TTT - Terry Theise & Terroir
Verfasst: Mi 15. Jun 2011, 23:59
Ich weiß - der Begriff Terroir und die Diskussion darüber geht vielen Leuten mittlerweile tierisch auf den Keks. Ich muss aber noch einen Aspekt dazu in den Ring werfen, der mir schon seit längerem durch den Kopf geht, den ich aber bislang noch nicht vollständig greifen konnte und auch jetzt noch nicht vollständig greifen kann.
Zum Glück habe ich zufällig gerade ein sehr bereicherndes Buch über Wein gelesen, das den Aspekt, um den es mir geht, richtig gut beschreibt. Das Buch heißt Reading between the Wines und ist von Terry Theise (University of California Press, Berkley, 2010).

Bereitgestellte Zeilen -

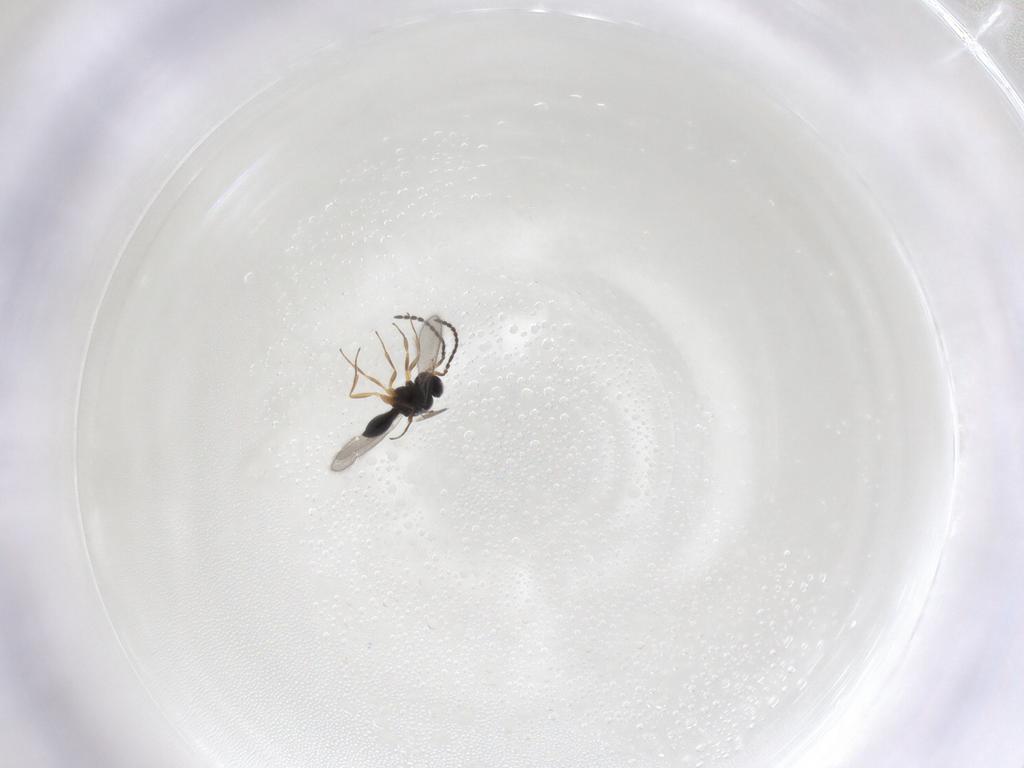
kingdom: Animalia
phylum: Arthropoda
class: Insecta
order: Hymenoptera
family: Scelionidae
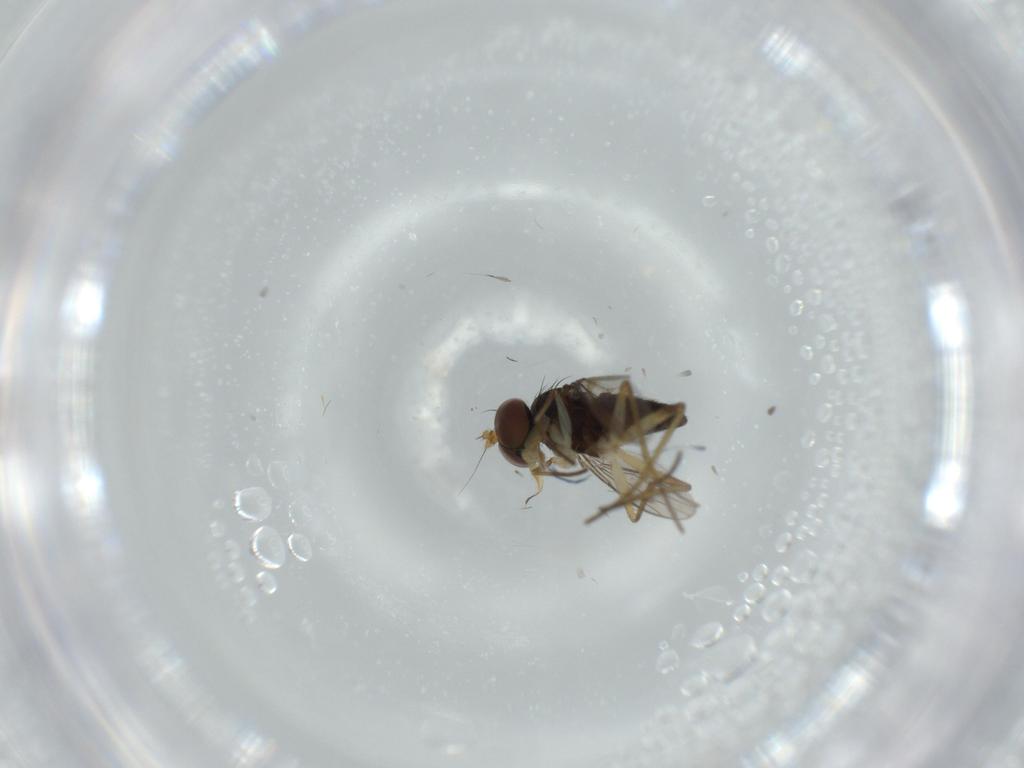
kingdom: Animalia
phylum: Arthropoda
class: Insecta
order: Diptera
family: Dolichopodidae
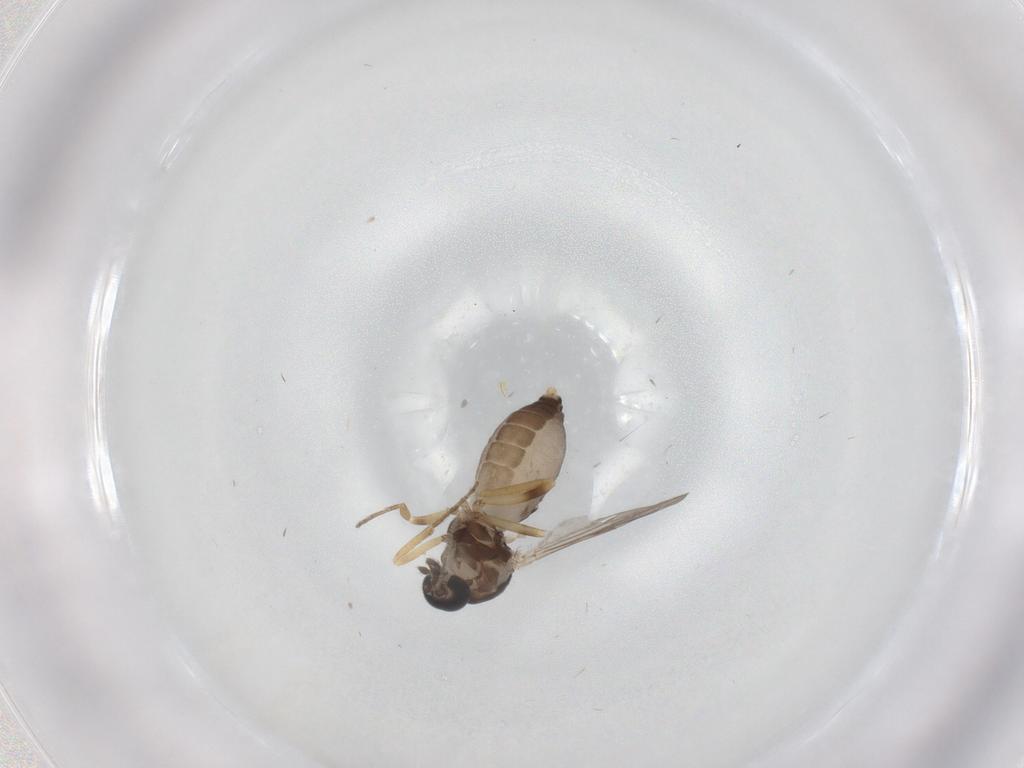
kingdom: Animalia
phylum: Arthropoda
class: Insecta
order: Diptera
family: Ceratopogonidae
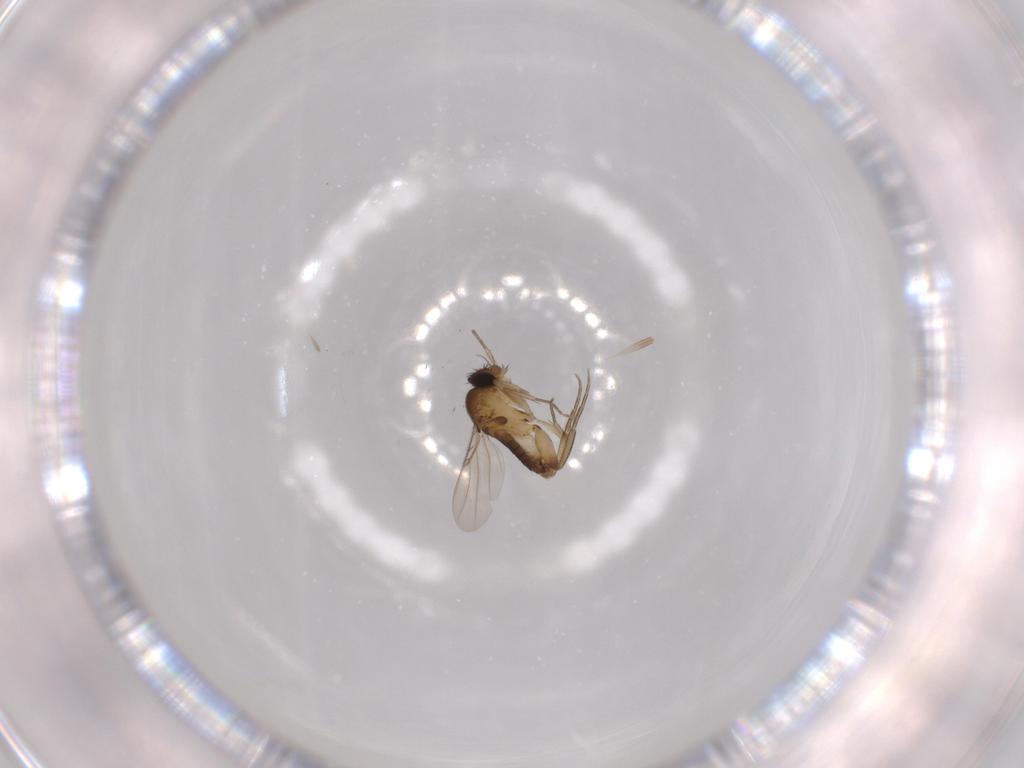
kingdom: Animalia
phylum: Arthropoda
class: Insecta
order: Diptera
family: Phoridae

--

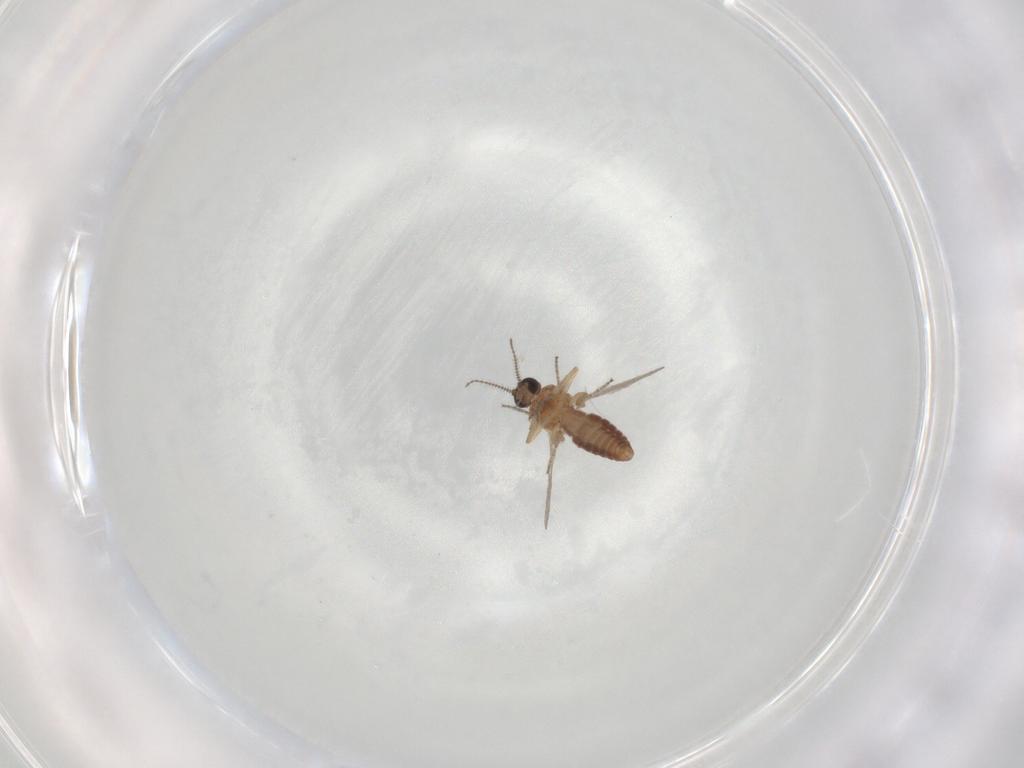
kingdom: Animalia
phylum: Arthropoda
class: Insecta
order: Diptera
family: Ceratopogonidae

Aufgabenbeschreibung - Schreibe den Text über Terroir im Anschluss an seinen letzten Satz weiter. Die Zeilen stehen für sich und gehören nicht zum Text über Terroir.

Ergebnis -
Kurz zum Autor (falls ihn jemand noch nicht kennen sollte): Terry Theise schreibt über Wein, ist aber v.a. Weinimporteur in die USA. Er hat drei Spezialitäten: deutsche Weine (v.a. von der Mosel), österreichische Weine und Erzeuger-Champagner. Ohne Terry Theise wäre v.a. der restsüße Mosel-Riesling in den USA nicht so populär wie er ist. Sein Buch "Reading between the Wines" ist absolut lesenswert und eines der besten Weinbücher, die ich bislang gelesen habe, jedoch nur bis einschließlich Kapitel 4. Danach wird es etwas zu spezifisch und mäandert etwas vor sich hin. Die ersten 4 Kapitel sind aber absolut großartig. Terry Theise sagt selbst, er sei agnostisch bezüglich des Buddhismus. Mit dem Buddhismus vertraut muss er aber sein, seine Denkweise und seine Ansätze haben viel vom Zen-Buddhismus, soweit ich das mit meiner sehr beschränkten Erfahrung mit dem Buddhismus beurteilen kann (also eigentlich so gut wie gar nicht, ich hau diese Aussage trotzdem mal raus
).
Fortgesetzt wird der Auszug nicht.